Thomas Kwa comments on OpenAI: Detecting misbehavior in frontier reasoning models

Thomas Kwa 12 Mar 2025 23:27 UTC
LW: 4 AF: 3
2
AF
Important results from the paper as I see it:
- RL agents can learn to cheat in the wild, and CoT pressure doesn’t prevent it.
- The slope of cheating increase and final cheating rate are both slightly lower when applying CoT pressure, but all of the cheating will go uncaught by the monitor.
- GPT-4o can zero-shot monitor o3-level agents with 95% accuracy when it has access to CoT, only 60% when it can only monitor actions.
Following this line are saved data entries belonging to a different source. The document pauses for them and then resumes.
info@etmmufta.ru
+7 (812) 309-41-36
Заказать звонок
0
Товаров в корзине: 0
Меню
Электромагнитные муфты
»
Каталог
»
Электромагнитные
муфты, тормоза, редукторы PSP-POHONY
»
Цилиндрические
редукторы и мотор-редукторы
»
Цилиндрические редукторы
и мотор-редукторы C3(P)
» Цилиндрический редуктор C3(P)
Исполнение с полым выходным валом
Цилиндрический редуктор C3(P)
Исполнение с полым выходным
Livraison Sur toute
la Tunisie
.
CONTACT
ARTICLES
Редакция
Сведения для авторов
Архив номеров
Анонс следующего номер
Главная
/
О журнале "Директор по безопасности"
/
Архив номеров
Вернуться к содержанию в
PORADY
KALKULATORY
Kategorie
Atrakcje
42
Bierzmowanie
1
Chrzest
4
- If there is no CoT pressure, RL agents telegraph their cheating, such that cheating precision and recall actually go up over time for a monitor that can only see CoT
- True utility (success rate counting cheating as failure) initially increases faster with CoT pressure than without, despite low initial levels of cheating in both.
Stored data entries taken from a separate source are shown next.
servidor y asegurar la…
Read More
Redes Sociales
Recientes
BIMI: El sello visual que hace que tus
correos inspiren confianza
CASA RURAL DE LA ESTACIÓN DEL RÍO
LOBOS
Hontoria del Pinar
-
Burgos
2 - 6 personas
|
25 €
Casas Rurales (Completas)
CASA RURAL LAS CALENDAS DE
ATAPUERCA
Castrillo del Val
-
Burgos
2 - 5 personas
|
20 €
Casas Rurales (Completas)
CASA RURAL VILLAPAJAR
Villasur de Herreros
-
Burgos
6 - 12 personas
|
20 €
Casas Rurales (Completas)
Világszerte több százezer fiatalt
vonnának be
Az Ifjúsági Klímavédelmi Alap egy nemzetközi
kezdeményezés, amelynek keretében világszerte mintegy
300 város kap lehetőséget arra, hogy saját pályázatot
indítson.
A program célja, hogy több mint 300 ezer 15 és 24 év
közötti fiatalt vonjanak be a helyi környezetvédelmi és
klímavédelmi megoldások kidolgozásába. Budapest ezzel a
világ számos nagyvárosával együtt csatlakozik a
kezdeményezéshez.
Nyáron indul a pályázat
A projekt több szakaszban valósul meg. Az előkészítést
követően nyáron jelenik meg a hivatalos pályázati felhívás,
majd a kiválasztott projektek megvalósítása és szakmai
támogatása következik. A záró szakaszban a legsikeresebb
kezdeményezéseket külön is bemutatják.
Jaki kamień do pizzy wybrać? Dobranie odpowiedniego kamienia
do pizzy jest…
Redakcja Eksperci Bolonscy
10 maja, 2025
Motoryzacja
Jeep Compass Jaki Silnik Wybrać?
  - I’m not sure why this is given they said the only change in reward related to CoT pressure is that the agent doesn’t get reward when the monitor flags.
- If you allow rejection sampling, the utility curve is roughly similar between CoT pressure and no CoT pressure. This rhymes with the Scaling Laws for Reward Model Overoptimization result where utility is similar between RL and best-of-k
Speculation:
- The information that the model is cheating seems basically gone from the CoT, so training against a weak monitor and monitoring using a stronger monitor could be unreliable
- How much CoT pressure should you apply to maximize utility? Figure 4 suggests that if you do RL, cheating will happen at roughly the same point in training with or without CoT pressure (~0.3 epochs), which also coincides with the maximum utility point, so stop at the point where the non-CoT-pressure model starts to do detectable cheating.
- It is unclear how this applies to cheating / other malicious behaviors that are hard enough that they require CoT. My prior is that capabilities at hiding misaligned behaviors under CoT monitoring will improve at similar rates to capabilities at reasoning without CoT in other domains, although the presence of a monitor might specifically target the skill of obfuscating misaligned reasoning and make it happen sooner.